McDonalds' Big Mac
McDonalds' Big Mac REUTERS

Rising sales of Smoothies and premium coffee likely helped boost the fourth-quarter 2011 earnings of McDonald's, the world's biggest fast-food chain, by 11 percent.

Analysts, who expect the Oak Brook, Ill.-based corporation to post its 10th consecutive quarter of double-digit earnings growth, point to newer, higher-margin menu offerings like Smoothies and premium coffees.

Offering such items has attracted new customers and, for the first three quarters of last year, enabled McDonald's to absorb food price inflation that has driven up costs for all types of restaurants.

Analysts also say earnings have risen because of customers who are seeing even more value in McDonald's meals compared to stay-at-home alternatives.

Traffic leverage helps limit price increases and continues to expand MCDs value gap versus food at/away from home pricing, Keith Seigner, a Credit Suisse research analyst who follows the company wrote in an October note explaining the way that company strategy was working.

A consensus of 25 analysts expects McDonald's will report earnings of $1.29 per share Tuesday, an increase of 11.2 percent from earnings over the same quarter a year ago. The consensus estimate emerges from a relatively tight range of forecasts, with the most pessimistic per-share earnings outlook just three cents lower than consensus and the most optimistic seeing profit just three cents higher than the median.

McDonald's may vindicate the optimists. Comparable sales -- an important metric known colloquially as comps that measures revenue from restaurants open at least a year -- increased in October and November, by 5.5 and 7.4 percent, respectively. December comps will be included in the quarterly report, but some in the Street are expecting blow-out numbers.

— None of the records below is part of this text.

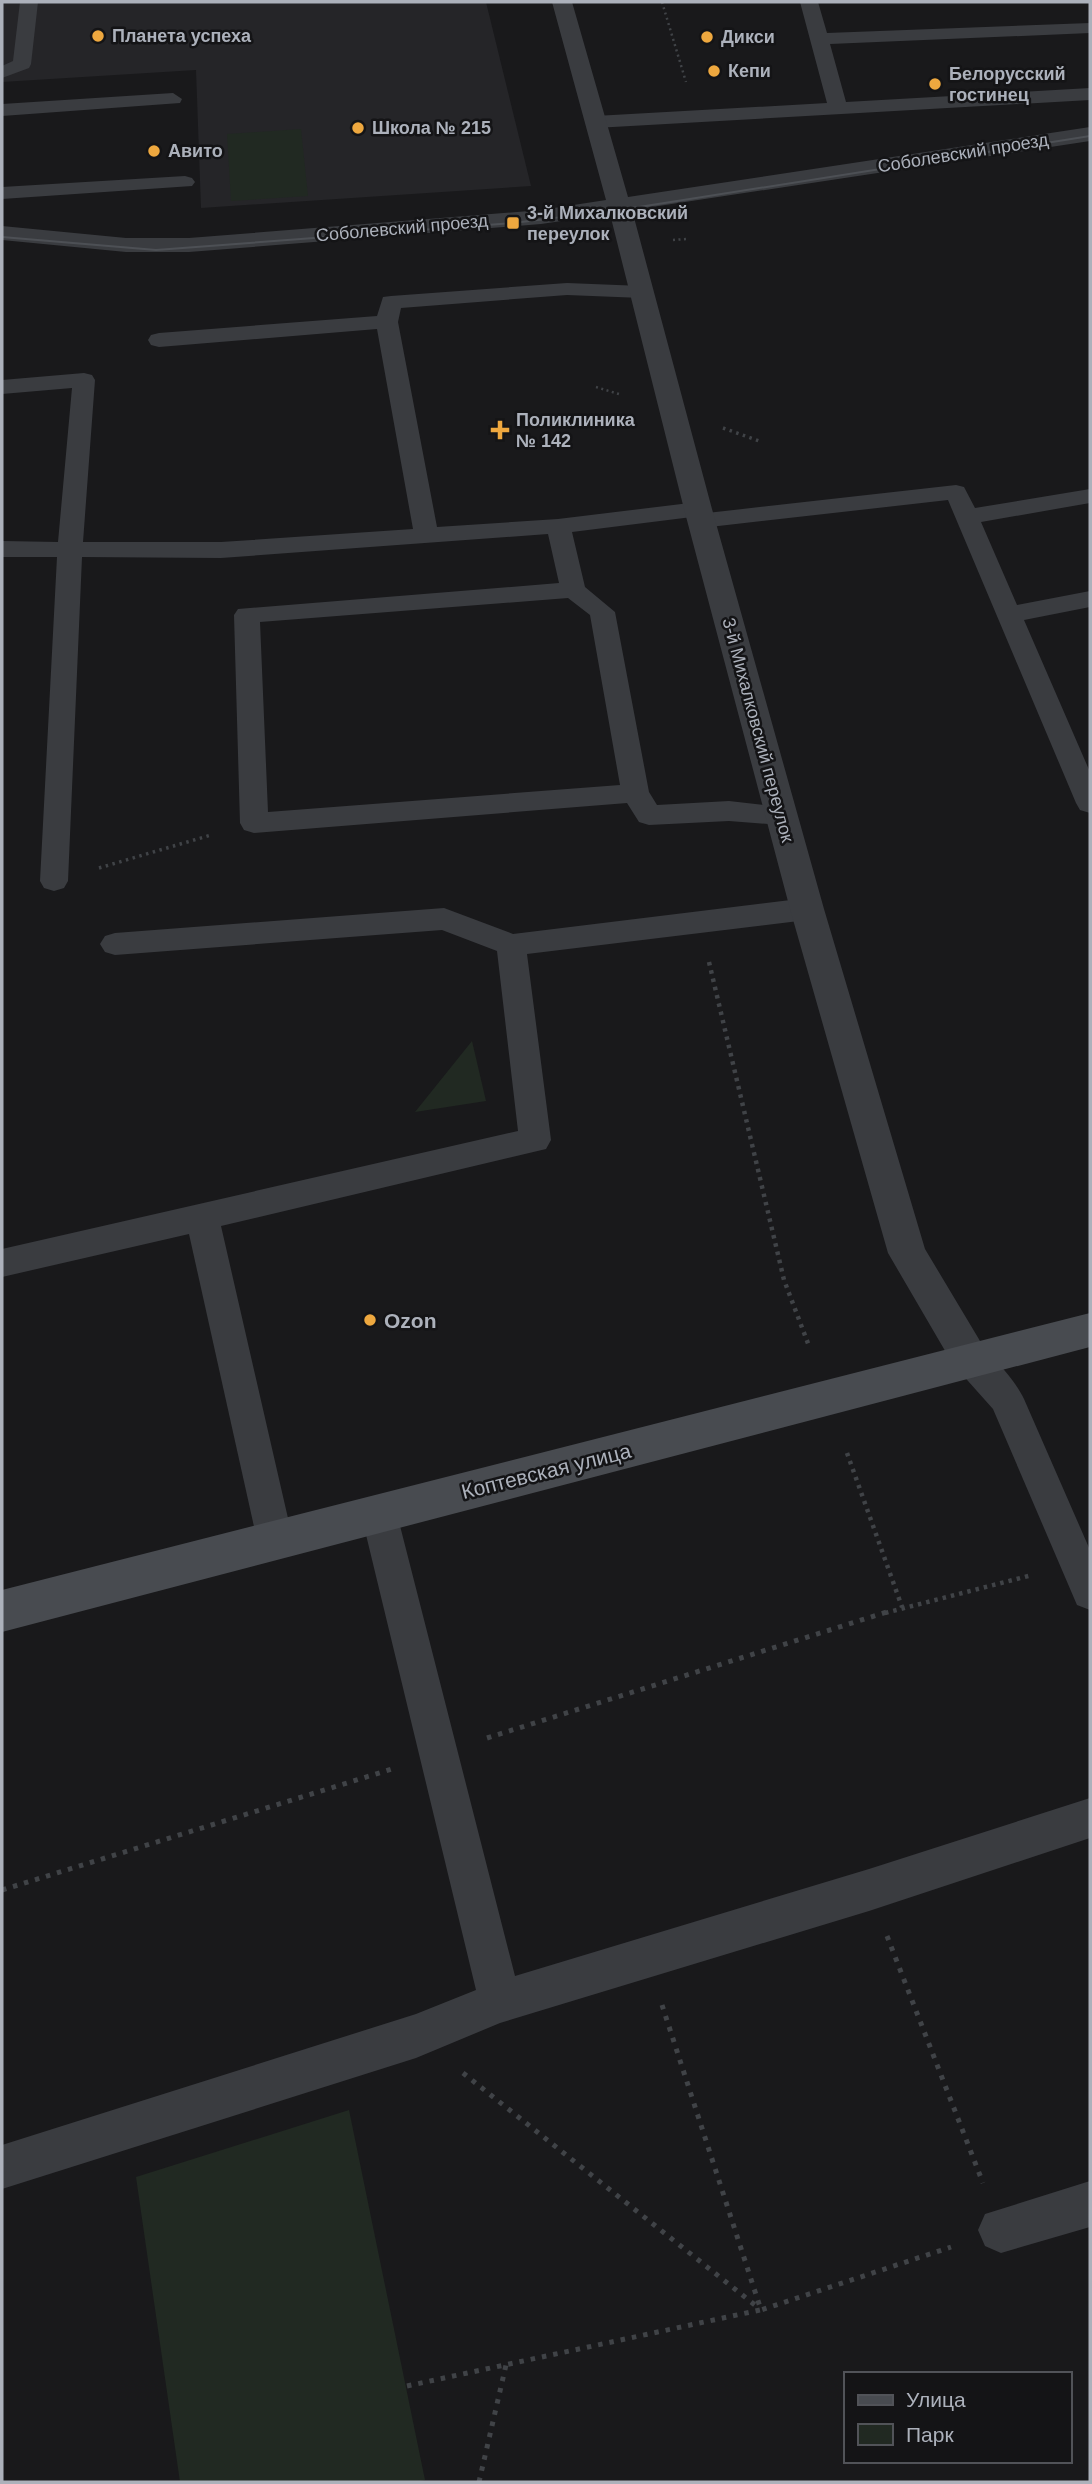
<svg xmlns="http://www.w3.org/2000/svg" width="1092" height="2484" viewBox="0 0 1092 2484" font-family="Helvetica,sans-serif">
  <style>
    .built { fill: #252528 }
    .green { fill: #212922 }
    .lines { fill: none; stroke-linecap: round; stroke-linejoin: round }
    .path-far3 { stroke: #404347; stroke-width: 2.5; stroke-dasharray: 2 3.5; stroke-linecap: butt }
    .path-far2 { stroke: #404347; stroke-width: 3.5; stroke-dasharray: 2.5 4.5; stroke-linecap: butt }
    .path-far1 { stroke: #404347; stroke-width: 4.5; stroke-dasharray: 3.5 5; stroke-linecap: butt }
    .path { stroke: #404347; stroke-width: 5; stroke-dasharray: 4.5 7; stroke-linecap: butt }
    .lane { fill: #3a3c40; fill-rule: evenodd }
    .street { fill: #3a3c40; fill-rule: evenodd }
    .secondary { fill: #484b50; fill-rule: evenodd }
    .tram { stroke: #4d5055; stroke-width: 2 }
    .poi-dot { fill: #eea83f; stroke: #141416; stroke-width: 2.5 }
    .labels { text-anchor: middle; dominant-baseline: central; stroke-width: 5; stroke-linejoin: round; paint-order: stroke }
    .far-poi-label { font-size: 18px; font-weight: bold; fill: #acb1bb; stroke: #141416; text-anchor: start }
    .far-street-label { font-size: 18px; fill: #acb1bb; stroke: #141416 }
    .poi-label { font-size: 21px; font-weight: bold; fill: #acb1bb; stroke: #141416; text-anchor: start }
    .street-label { font-size: 21px; fill: #acb1bb; stroke: #141416 }
  </style>
  <rect width="100%" height="100%" fill="#19191b"/>
  <path class="built" d="M 2,2 L 486,2 L 531,186 L 201,208 L 196,70 L 2,82 Z"/>
  <path class="green" d="M 301,129 L 308,196 L 231,201 L 227,134 Z
    M 472,1041 L 486,1101 L 415,1112 Z
    M 349,2110 L 425,2480 L 418,2482 L 180,2482 L 136,2177 Z"/>
  <g class="lines">
    <path class="path-far3" d="M 662,2 L 686,82
      M 673,240 L 687,239
      M 596,387 L 622,395"/>
    <path class="path-far2" d="M 723,428 L 762,442
      M 99,868 L 211,835"/>
    <path class="path-far1" d="M 709,962 L 784,1280 L 809,1346
      M 847,1453 L 902,1607
      M 885,1613 L 1032,1575"/>
    <path class="path" d="M 487,1738 L 890,1611
      M 2,1890 L 392,1769
      M 887,1936 L 983,2183
      M 662,2005 L 761,2310 L 951,2247
      M 463,2073 L 760,2309
      M 407,2386 L 760,2310
      M 479,2482 L 506,2365"/>
    <path class="lane" d="M 20,2 L 38,2 L 31,64 L 29,68 L 2,78 L 2,66 L 13,61 Z
      M 800,2 L 818,2 L 827,33 L 1090,23 L 1090,33 L 830,44 L 846,102 L 1090,88 L 1090,100 L 595,128 L 585,122 L 595,116 L 827,103 Z
      M 173,93 L 182,99 L 180,103 L 2,116 L 2,104 Z
      M 185,176 L 192,178 L 195,182 L 192,186 L 2,199 L 2,187 Z
      M 567,283 L 642,286 L 650,287 L 653,292 L 650,297 L 642,298 L 567,295 L 401,308 L 398,322 L 437,527 L 558,519 L 698,502 L 707,504 L 710,509 L 707,513 L 956,485 L 964,487 L 975,508 L 1090,489 L 1090,503 L 981,522 L 1017,605 L 1090,591 L 1090,607 L 1024,620 L 1090,772 L 1090,813 L 1080,810 L 1076,803 L 948,500 L 701,528 L 692,526 L 689,521 L 692,517 L 572,532 L 585,587 L 615,612 L 649,792 L 657,805 L 729,801 L 792,808 L 796,815 L 792,822 L 782,825 L 729,821 L 649,825 L 639,822 L 627,803 L 254,833 L 244,830 L 240,823 L 234,615 L 238,609 L 559,583 L 548,534 L 221,558 L 82,557 L 68,881 L 64,888 L 54,891 L 44,888 L 40,881 L 57,557 L 2,557 L 2,541 L 58,542 L 72,388 L 2,394 L 2,380 L 84,373 L 92,375 L 95,380 L 83,542 L 221,542 L 413,529 L 377,329 L 159,347 L 151,345 L 148,340 L 151,335 L 159,333 L 377,316 L 383,297 L 391,296 ZM 568,598 L 590,615 L 620,785 L 268,812 L 260,622 Z
      M 807,898 L 817,901 L 822,909 L 817,917 L 807,920 L 527,954 L 551,1140 L 546,1149 L 221,1226 L 293,1540 L 288,1552 L 275,1557 L 262,1552 L 257,1540 L 189,1234 L 2,1277 L 2,1249 L 518,1131 L 497,951 L 442,930 L 115,955 L 105,952 L 100,944 L 105,936 L 115,933 L 444,908 L 513,934 Z
      M 972,1346 C 993,1353 1014,1379 1024,1399 L 1090,1550 L 1090,1610 L 1077,1605 L 993,1409 L 960,1372 L 955,1361 L 960,1350 Z
      M 379,1497 L 392,1502 L 397,1514 L 515,1976 L 869,1869 L 1090,1798 L 1090,1838 L 869,1911 L 500,2023 L 416,2058 L 2,2189 L 2,2145 L 416,2014 L 476,1990 L 361,1514 L 366,1502 Z
      M 1090,2181 L 1090,2227 L 1001,2253 L 985,2246 L 978,2230 L 985,2214 Z"/>
    <path class="street" d="M 552,2 L 572,2 L 628,197 L 1090,127 L 1090,141 L 632,210 L 712,509 L 824,909 L 925,1249 L 992,1361 L 986,1373 L 972,1379 L 958,1373 L 888,1253 L 790,909 L 684,509 L 610,214 L 541,224 L 189,252 L 126,252 L 2,240 L 2,226 L 126,238 L 189,238 L 541,210 L 606,200 Z"/>
    <path class="secondary" d="M 1090,1313 L 1090,1347 L 2,1632 L 2,1590 Z"/>
    <path class="tram" d="M 2,237 L 156,250 L 513,223 L 620,210 L 1090,136"/>
  </g>
  <g class="poi-dot">
    <circle cx="98" cy="36" r="7"/>
    <circle cx="707" cy="37" r="7"/>
    <circle cx="714" cy="71" r="7"/>
    <circle cx="935" cy="84" r="7"/>
    <circle cx="358" cy="128" r="7"/>
    <circle cx="154" cy="151" r="7"/>
    <rect x="506" y="216" width="14" height="14" rx="3.5"/>
    <path d="M496.5 419.5h7v7h7v7h-7v7h-7v-7h-7v-7h7z"/>
    <circle cx="370" cy="1320" r="7"/>
  </g>
  <g class="labels">
    <g class="far-poi-label">
      <text x="112" y="36">Планета успеха</text>
      <text x="721" y="37">Дикси</text>
      <text x="728" y="71">Кепи</text>
      <text x="949" y="74">Белорусский<tspan x="949" dy="21">гостинец</tspan></text>
      <text x="372" y="128">Школа № 215</text>
      <text x="168" y="151">Авито</text>
      <text x="527" y="213">3-й Михалковский<tspan x="527" dy="21">переулок</tspan></text>
      <text x="516" y="420">Поликлиника<tspan x="516" dy="21">№ 142</tspan></text>
    </g>
    <g class="far-street-label">
      <text transform="translate(963 153) rotate(-9)">Соболевский проезд</text>
      <text transform="translate(402 228) rotate(-5)">Соболевский проезд</text>
      <text transform="translate(758 730) rotate(75)">3-й Михалковский переулок</text>
    </g>
    <g class="poi-label">
      <text x="384" y="1320">Ozon</text>
    </g>
    <g class="street-label">
      <text transform="translate(546 1471) rotate(-14)">Коптевская улица</text>
    </g>
  </g>
  <rect width="1092" height="2484" fill="none" stroke="#acb1bb" stroke-width="7"/>
  <rect x="844" y="2372" width="228" height="91" fill="#141416" stroke="#515358" stroke-width="2"/>
  <rect x="858" y="2395" width="35" height="10" fill="#484b50" stroke="#515358" stroke-width="2"/>
  <text x="906" y="2407" font-size="21" fill="#acb1bb">Улица</text>
  <rect x="858" y="2424" width="35" height="21" fill="#212922" stroke="#515358" stroke-width="2"/>
  <text x="906" y="2442" font-size="21" fill="#acb1bb">Парк</text>
</svg>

A closely followed survey conducted by Janney Capital Markets analyst Mark Kalinowski found 30 large franchise operators were reporting aggregate sales growth of 9.1 percent for December. The average expectation for December comps is four percent, according to Reuters. In the more than four years the monthly Kalinowski survey has been conducted, its results have been within 2 percentage points of reported comps for all U.S. stores 90 percent of the time.

All in all, we continue to believe that McDonald's is generating some of the very best U.S. same-store sales trends out of the top seven burger brands in the country, Kalinowski wrote in his survey note.